Выбрать главу
«Огонь!» — летели снаряды. «Огонь!» — заряжай скорей! По квадрату четыре, десять Било шесть батарей. Радио час молчало, Потом донесся сигнал: — Молчал: оглушило взрывом, Бейте, как я сказал. Я верю, свои снаряды Не могут тронуть меня. Немцы бегут, нажмите, Дайте море огня! —

все читал и читал Женька. В зале царила взволнованная тишина.

Я смотрел на нее, на ее бледное, почти мертвое лицо. «Это тебе не букашки ваши!» — со злорадством, невольно подумал я. Тогда я отошел от них в сторону, вспоминая, что ведь и вчера они весь вечер говорили о чем-то своем, и почувствовал одиночество. «А вы будете сегодня выступать?» — вдруг услышал я тогда же и снова увидел того первоклашку, который все преследовал меня. Я внимательно посмотрел на него и в первый раз ласково, по-доброму ответил ему: «Буду…»

— Ты слышишь меня, я верю: Смертью таких не взять. Держись, мой мальчик: на свете Два раза не умирать! Ничто нас в жизни не может Вышибить из седла — Такая уж поговорка У майора была.

Вон и Валька. Он тоже волнуется. Но чувство товарищества к нему у меня куда-то улетучилось. Мы волнуемся с ним раздельно, а не вместе, как всегда. Яростная буря аплодисментов. Это закончил читать Женька. Занавес. Женька белый. Аплодисменты не умолкают. Женька во второй раз выходит на сцену и долго, счастливый, не может уйти за кулисы; он как будто купается сейчас в своем успехе.

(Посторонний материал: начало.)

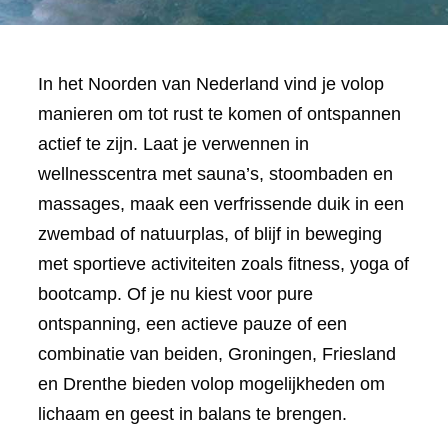
In het Noorden van Nederland vind je volop
manieren om tot rust te komen of ontspannen
actief te zijn. Laat je verwennen in
wellnesscentra met sauna’s, stoombaden en
massages, maak een verfrissende duik in een
zwembad of natuurplas, of blijf in beweging
met sportieve activiteiten zoals fitness, yoga of
bootcamp. Of je nu kiest voor pure
ontspanning, een actieve pauze of een
combinatie van beiden, Groningen, Friesland
en Drenthe bieden volop mogelijkheden om
lichaam en geest in balans te brengen.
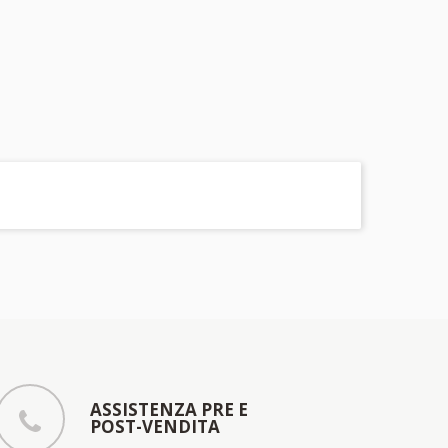
ASSISTENZA PRE E
POST-VENDITA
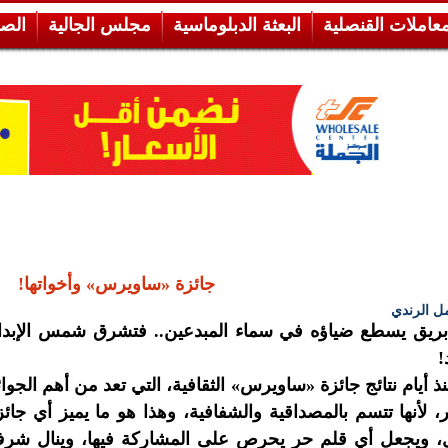
معاملات القنصلية
البعثة الدبلوماسية
مجلس الجالية
الص
جائزة «ساويرس» وأخواتها!
مل الرندي
 بريق يسطع ضياؤه في سماء المبدعين.. فتشرق شمس الإبدا
!
ذ أيام نتائج جائزة «ساويرس» الثقافية، التي تعد من أهم الجوائ
لأنها تتسم بالمصداقية والشفافية، وهذا هو ما يميز أي جائز
، ويجعل أي قلم حر يحرص على المشاركة فيها، وينال شر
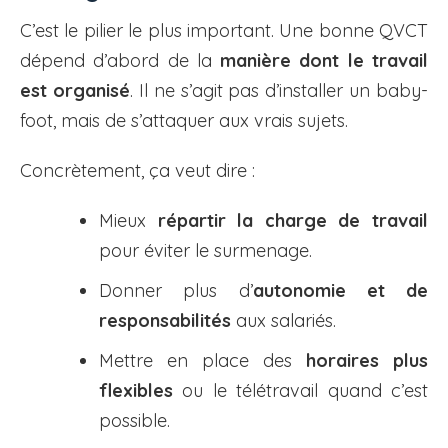
C’est le pilier le plus important. Une bonne QVCT
dépend d’abord de la
manière dont le travail
est organisé
. Il ne s’agit pas d’installer un baby-
foot, mais de s’attaquer aux vrais sujets.
Concrètement, ça veut dire :
Mieux
répartir la charge de travail
pour éviter le surmenage.
Donner plus d’
autonomie et de
responsabilités
aux salariés.
Mettre en place des
horaires plus
flexibles
ou le télétravail quand c’est
possible.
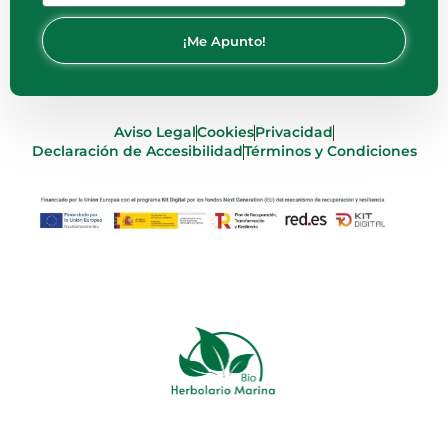
¡Me Apunto!
Aviso Legal
Cookies
Privacidad
Declaración de Accesibilidad
Términos y Condiciones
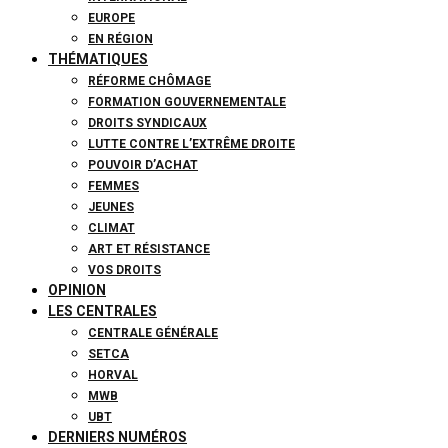
EUROPE
EN RÉGION
THÉMATIQUES
RÉFORME CHÔMAGE
FORMATION GOUVERNEMENTALE
DROITS SYNDICAUX
LUTTE CONTRE L’EXTRÊME DROITE
POUVOIR D’ACHAT
FEMMES
JEUNES
CLIMAT
ART ET RÉSISTANCE
VOS DROITS
OPINION
LES CENTRALES
CENTRALE GÉNÉRALE
SETCA
HORVAL
MWB
UBT
DERNIERS NUMÉROS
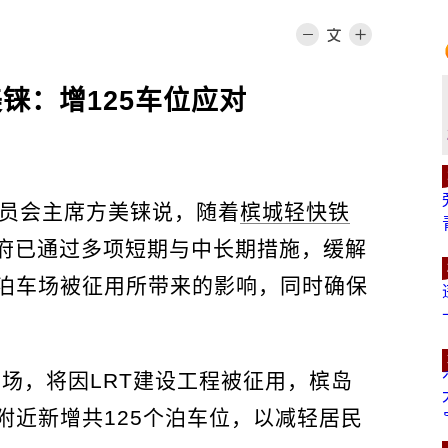
铼：增125车位应对
委员会主席方美铼说，随着
槟城轻快铁
政府已通过多项短期与中长期措施，缓解
泊车场被征用所带来的影响，同时确保
场，将因LRT建设工程被征用，槟岛
附近新增共125个泊车位，以减轻居民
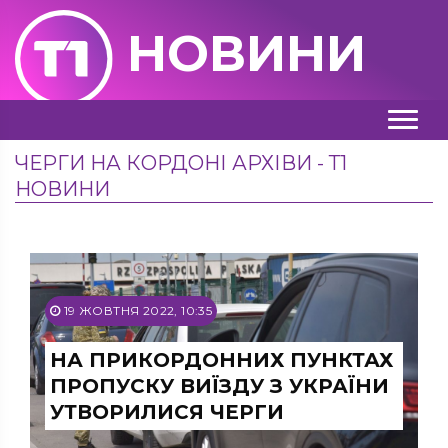
НОВИНИ
ЧЕРГИ НА КОРДОНІ АРХІВИ - Т1
НОВИНИ
19 ЖОВТНЯ 2022, 10:35
НА ПРИКОРДОННИХ ПУНКТАХ
ПРОПУСКУ ВИЇЗДУ З УКРАЇНИ
УТВОРИЛИСЯ ЧЕРГИ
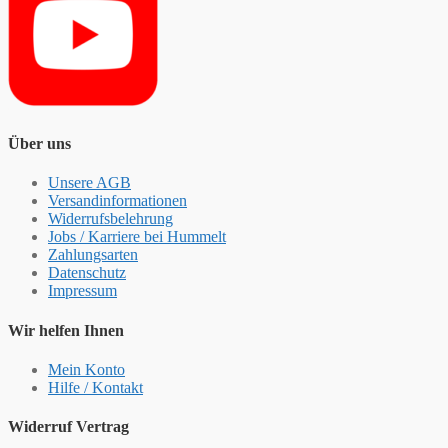
Über uns
Unsere AGB
Versandinformationen
Widerrufsbelehrung
Jobs / Karriere bei Hummelt
Zahlungsarten
Datenschutz
Impressum
Wir helfen Ihnen
Mein Konto
Hilfe / Kontakt
Widerruf Vertrag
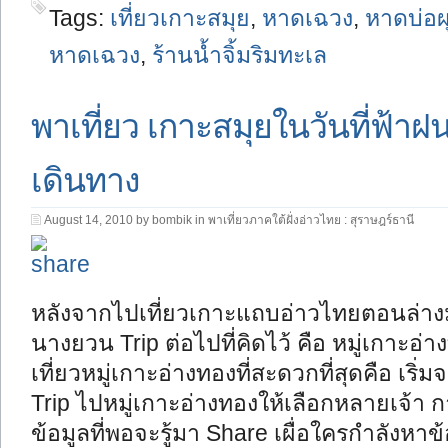
Tags:
เที่ยวเกาะสมุย
,
หาดเฉวง
,
หาดบ่อผ
หาดเฉวง
,
ร้านน้ำจิ้มริมทะเล
พาเที่ยว เกาะสมุยในวันที่ฟ้า
เดินทาง
August 14, 2010 by bombik in
พาเที่ยวภาคใต้ฝั่งอ่าวไทย : สุราษฎร์ธานี
หลังจากไปเที่ยวเกาะแถบอ่าวไทยตอนล่างม
นางยวน Trip ต่อไปที่คิดไว้ คือ หมู่เกาะ
เที่ยวหมู่เกาะอ่างทองที่สะดวกที่สุดคือ เร
Trip ไปหมู่เกาะอ่างทองให้เลือกหลายเจ้า ก
ข้อมูลที่พอจะรู้มา Share เผื่อใครกำลังหาข้อ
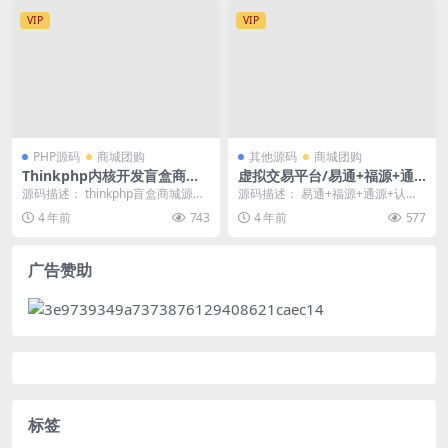
VIP
VIP
PHP源码
商城团购
其他源码
商城团购
Thinkphp内核开发盲盒商城
虚拟交易平台/易通+福源+通
源码v2.0 对接易支付/阿里云
源+认购多种交易平台源码
源码描述： thinkphp盲盒商城源码
源码描述： 易通+福源+通源+认购
短信/七牛云存储
V2.0，最新版本全解，对接的易支
多种交易平台源码 本站源码全部经
4 年前
743
4 年前
577
付。短...
过测试,配有前...
广告赞助
标签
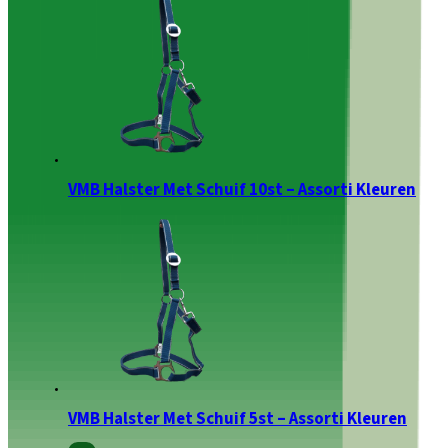
VMB Halster Met Schuif 10st – Assorti Kleuren
VMB Halster Met Schuif 5st – Assorti Kleuren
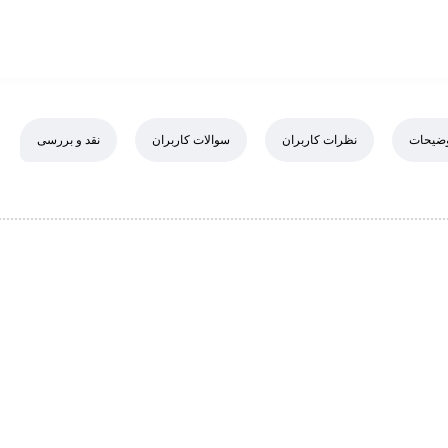
ضیحات
نظرات کاربران
سوالات کاربران
نقد و بررسی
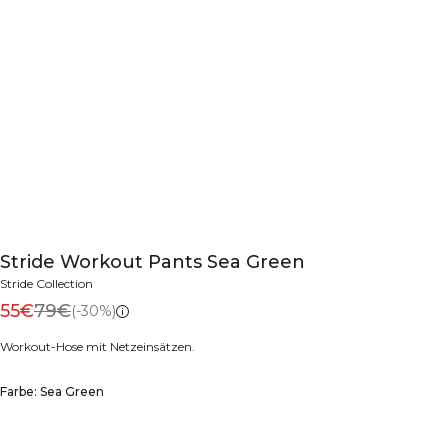
Stride Workout Pants Sea Green
Stride Collection
55€
79€
(-30%)
Workout-Hose mit Netzeinsätzen.
Farbe: Sea Green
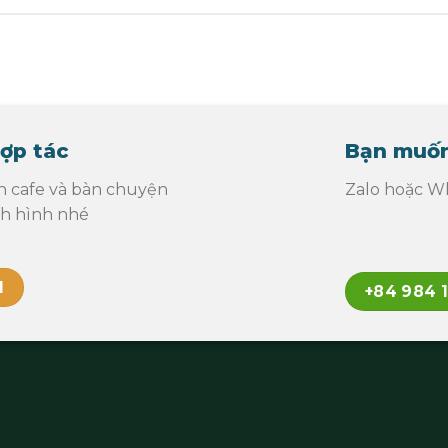
ợp tác
Bạn muốn
n cafe và bàn chuyện
Zalo hoặc Wh
nh hình nhé
l
+84 984 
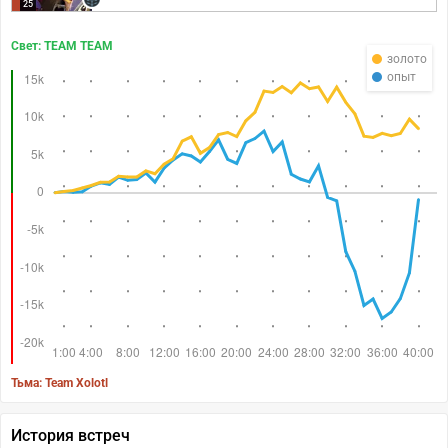
25
Свет: TEAM TEAM
золото
опыт
Тьма: Team Xolotl
История встреч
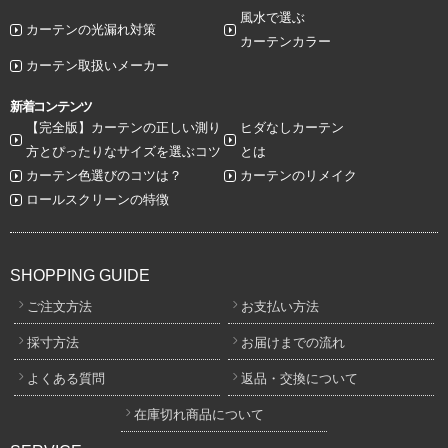
風水で選ぶ
カーテンの光漏れ対策
カーテンカラー
カーテン取扱いメーカー
新着コンテンツ
【完全版】カーテンの正しい測り
ヒダなしカーテン
方とぴったりなサイズを選ぶコツ
とは
カーテン色選びのコツは？
カーテンのリメイク
ロールスクリーンの特徴
SHOPPING GUIDE
ご注文方法
お支払い方法
採寸方法
お届けまでの流れ
よくある質問
返品・交換について
在庫切れ商品について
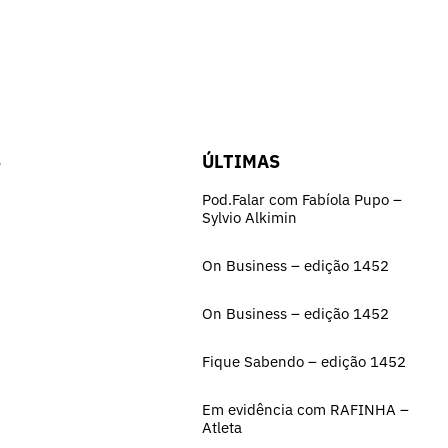
S
ÚLTIMAS
Pod.Falar com Fabíola Pupo –
Sylvio Alkimin
On Business – edição 1452
On Business – edição 1452
Fique Sabendo – edição 1452
Em evidência com RAFINHA –
Atleta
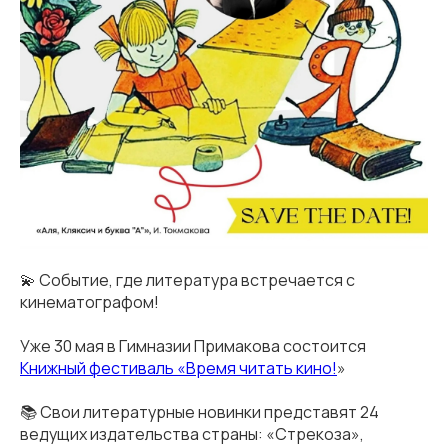
💫 Событие, где литература встречается с
кинематографом!
Уже 30 мая в Гимназии Примакова состоится
Книжный фестиваль «Время читать кино!
»
📚 Свои литературные новинки представят 24
ведущих издательства страны: «Стрекоза»,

Наконец на сцену выходим мы. Мягкая, ритмическая музыка. Первая пирамида. Вторая… Все делаем машинально, перемещаемся как во сне, одно движение, второе, теперь дело за Валькой… Замерли. Аплодисменты. Делаем заход на новую пирамиду. «Не спеши», — тихо шепчет кому-то Говоровский. Ему достается, он все время внизу, все время держит, поддерживает, сдерживает, удерживает… Такова участь, силач. Четвертая пирамида. Валька ставит руки на колени товарищей, взмах ногой, стойка… Аплодисменты. Пирамида замерла. Вновь расходимся, сходимся, каждый чувствует, что приближается самая ответственная минута. Шестая пирамида проходит отлично. Нам хлопают. Крики «браво». Крики «молодцы». Мы готовимся к последней пирамиде. Ответственный момент. Волнение. Мокрые ладони. «Спокойней», — шепчет Говоровский.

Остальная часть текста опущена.